◆ **What is required**
Convert the material below, from its first line through the line containing "చంపబడడానికి", into a JSON list of strings with one string per line, leaving out blank lines.

-*-*-

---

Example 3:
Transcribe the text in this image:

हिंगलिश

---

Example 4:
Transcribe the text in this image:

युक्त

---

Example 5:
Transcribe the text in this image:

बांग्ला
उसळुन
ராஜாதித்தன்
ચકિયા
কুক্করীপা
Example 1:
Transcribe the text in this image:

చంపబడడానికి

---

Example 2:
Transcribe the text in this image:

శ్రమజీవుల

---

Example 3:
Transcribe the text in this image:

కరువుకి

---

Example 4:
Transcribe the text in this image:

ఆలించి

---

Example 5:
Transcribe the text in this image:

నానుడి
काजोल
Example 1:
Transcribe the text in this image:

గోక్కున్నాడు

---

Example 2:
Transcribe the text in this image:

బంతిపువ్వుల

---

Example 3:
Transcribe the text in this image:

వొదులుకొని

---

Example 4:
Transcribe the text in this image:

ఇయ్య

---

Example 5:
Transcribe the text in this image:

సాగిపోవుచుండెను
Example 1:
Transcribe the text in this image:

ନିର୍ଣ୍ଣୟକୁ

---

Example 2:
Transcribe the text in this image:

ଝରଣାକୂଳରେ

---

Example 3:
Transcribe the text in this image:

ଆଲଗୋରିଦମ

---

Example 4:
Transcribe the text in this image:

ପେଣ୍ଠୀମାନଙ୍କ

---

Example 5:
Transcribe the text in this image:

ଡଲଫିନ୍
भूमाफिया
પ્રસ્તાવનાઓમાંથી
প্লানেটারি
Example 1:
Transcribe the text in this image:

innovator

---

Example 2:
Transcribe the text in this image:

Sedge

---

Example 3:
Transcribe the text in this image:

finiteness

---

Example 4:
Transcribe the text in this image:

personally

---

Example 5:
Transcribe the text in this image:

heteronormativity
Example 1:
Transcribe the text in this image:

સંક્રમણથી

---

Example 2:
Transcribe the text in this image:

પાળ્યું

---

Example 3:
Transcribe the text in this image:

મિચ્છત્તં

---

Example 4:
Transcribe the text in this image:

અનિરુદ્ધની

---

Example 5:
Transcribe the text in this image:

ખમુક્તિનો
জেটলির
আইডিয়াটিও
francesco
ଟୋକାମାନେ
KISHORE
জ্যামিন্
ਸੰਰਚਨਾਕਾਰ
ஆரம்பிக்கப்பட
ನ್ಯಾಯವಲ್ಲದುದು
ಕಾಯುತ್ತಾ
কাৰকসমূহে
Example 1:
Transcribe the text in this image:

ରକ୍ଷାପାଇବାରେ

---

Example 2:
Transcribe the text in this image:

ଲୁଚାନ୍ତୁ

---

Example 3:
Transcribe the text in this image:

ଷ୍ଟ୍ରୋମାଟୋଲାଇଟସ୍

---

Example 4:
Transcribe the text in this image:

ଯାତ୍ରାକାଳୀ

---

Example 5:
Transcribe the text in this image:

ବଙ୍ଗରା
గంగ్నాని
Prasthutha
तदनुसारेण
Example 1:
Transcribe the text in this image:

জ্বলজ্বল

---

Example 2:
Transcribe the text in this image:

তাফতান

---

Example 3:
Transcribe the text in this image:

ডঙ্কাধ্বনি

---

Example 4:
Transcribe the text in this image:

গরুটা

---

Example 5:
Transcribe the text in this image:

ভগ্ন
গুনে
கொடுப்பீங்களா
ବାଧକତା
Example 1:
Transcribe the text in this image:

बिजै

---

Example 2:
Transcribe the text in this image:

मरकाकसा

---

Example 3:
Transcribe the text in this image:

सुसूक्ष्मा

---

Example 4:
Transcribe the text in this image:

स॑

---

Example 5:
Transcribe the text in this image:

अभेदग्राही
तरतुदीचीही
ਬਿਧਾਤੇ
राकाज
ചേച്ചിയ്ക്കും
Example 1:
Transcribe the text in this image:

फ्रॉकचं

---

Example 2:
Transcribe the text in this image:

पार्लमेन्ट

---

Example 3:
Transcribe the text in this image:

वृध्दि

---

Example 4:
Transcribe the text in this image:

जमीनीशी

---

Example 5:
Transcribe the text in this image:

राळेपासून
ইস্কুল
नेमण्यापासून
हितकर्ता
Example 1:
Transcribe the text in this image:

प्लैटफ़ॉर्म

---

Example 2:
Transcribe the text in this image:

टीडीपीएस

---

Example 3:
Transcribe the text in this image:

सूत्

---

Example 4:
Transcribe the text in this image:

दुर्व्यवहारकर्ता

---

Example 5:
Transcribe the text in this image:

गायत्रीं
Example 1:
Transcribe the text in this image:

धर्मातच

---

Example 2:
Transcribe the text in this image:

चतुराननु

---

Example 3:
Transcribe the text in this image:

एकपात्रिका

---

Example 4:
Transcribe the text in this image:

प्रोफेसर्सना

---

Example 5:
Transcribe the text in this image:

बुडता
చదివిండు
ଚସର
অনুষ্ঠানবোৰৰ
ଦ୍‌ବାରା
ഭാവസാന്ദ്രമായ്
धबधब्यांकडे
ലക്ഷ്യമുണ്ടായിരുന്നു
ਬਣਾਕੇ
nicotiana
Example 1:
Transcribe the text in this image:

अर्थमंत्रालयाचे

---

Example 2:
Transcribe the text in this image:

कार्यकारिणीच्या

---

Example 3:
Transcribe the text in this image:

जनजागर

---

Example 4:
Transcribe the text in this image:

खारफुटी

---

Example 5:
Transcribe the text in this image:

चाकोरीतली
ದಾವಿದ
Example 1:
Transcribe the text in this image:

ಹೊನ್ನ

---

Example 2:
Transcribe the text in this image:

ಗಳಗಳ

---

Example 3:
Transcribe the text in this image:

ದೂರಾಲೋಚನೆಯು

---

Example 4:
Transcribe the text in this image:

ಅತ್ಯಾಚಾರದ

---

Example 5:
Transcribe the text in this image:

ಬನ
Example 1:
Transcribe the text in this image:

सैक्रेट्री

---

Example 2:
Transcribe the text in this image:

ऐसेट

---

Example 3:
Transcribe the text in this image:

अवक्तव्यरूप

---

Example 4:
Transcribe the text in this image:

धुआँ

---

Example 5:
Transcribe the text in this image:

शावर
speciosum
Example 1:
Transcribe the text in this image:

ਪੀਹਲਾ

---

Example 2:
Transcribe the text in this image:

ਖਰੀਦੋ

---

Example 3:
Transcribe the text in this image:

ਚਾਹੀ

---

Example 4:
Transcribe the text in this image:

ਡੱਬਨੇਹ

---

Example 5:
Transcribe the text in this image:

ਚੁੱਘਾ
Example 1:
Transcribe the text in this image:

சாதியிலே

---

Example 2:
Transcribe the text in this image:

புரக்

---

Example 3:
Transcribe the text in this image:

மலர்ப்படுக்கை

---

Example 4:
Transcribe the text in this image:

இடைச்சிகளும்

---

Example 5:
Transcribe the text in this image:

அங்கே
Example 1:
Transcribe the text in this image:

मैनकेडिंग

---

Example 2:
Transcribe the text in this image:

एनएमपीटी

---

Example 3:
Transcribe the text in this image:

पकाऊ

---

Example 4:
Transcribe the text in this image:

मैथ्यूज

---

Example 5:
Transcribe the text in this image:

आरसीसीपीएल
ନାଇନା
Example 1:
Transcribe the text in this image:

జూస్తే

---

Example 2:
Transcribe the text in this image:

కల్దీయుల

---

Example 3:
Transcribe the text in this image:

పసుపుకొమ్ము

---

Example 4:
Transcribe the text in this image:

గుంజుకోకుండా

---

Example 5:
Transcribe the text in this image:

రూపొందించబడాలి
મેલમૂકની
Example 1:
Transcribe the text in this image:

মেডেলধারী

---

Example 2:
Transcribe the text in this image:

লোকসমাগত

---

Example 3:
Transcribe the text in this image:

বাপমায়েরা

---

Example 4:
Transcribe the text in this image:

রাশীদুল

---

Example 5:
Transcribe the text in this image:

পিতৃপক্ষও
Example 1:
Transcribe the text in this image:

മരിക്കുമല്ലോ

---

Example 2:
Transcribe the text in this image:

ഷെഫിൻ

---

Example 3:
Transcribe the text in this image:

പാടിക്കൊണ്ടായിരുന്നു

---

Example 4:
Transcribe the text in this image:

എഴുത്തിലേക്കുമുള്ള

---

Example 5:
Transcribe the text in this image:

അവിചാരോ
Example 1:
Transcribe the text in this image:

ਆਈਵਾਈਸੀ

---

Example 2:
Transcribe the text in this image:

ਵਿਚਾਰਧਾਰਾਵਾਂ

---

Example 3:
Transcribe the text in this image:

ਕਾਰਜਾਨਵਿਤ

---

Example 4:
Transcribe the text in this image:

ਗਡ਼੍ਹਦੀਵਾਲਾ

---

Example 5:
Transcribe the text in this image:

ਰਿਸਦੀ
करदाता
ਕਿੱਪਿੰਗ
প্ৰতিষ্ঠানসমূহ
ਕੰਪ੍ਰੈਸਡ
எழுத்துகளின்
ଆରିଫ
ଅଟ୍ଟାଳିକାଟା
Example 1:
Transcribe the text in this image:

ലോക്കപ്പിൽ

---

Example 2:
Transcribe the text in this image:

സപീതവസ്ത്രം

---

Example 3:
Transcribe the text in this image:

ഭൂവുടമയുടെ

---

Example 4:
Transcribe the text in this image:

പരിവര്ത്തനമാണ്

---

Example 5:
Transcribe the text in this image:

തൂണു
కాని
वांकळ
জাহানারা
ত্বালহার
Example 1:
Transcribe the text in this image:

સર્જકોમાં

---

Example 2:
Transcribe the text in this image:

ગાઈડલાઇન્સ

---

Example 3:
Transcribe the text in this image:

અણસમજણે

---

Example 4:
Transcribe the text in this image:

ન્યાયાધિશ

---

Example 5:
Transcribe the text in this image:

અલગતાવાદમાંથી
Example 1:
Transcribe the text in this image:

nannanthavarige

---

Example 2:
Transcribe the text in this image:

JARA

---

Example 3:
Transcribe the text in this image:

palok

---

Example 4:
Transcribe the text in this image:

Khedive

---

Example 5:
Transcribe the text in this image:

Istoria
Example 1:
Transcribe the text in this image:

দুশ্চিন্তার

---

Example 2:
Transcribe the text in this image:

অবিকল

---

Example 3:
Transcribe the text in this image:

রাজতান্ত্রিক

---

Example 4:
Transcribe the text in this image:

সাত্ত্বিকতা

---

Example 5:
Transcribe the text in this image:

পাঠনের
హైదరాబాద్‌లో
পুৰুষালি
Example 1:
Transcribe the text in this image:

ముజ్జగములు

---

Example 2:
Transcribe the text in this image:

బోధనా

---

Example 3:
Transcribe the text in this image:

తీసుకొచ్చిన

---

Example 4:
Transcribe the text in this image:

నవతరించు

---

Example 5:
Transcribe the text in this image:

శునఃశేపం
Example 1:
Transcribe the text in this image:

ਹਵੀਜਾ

-*-*-

◆ **Response to this exercise**
[
  "---",
  "Example 3:",
  "Transcribe the text in this image:",
  "हिंगलिश",
  "---",
  "Example 4:",
  "Transcribe the text in this image:",
  "युक्त",
  "---",
  "Example 5:",
  "Transcribe the text in this image:",
  "बांग्ला",
  "उसळुन",
  "ராஜாதித்தன்",
  "ચકિયા",
  "কুক্করীপা",
  "Example 1:",
  "Transcribe the text in this image:",
  "చంపబడడానికి"
]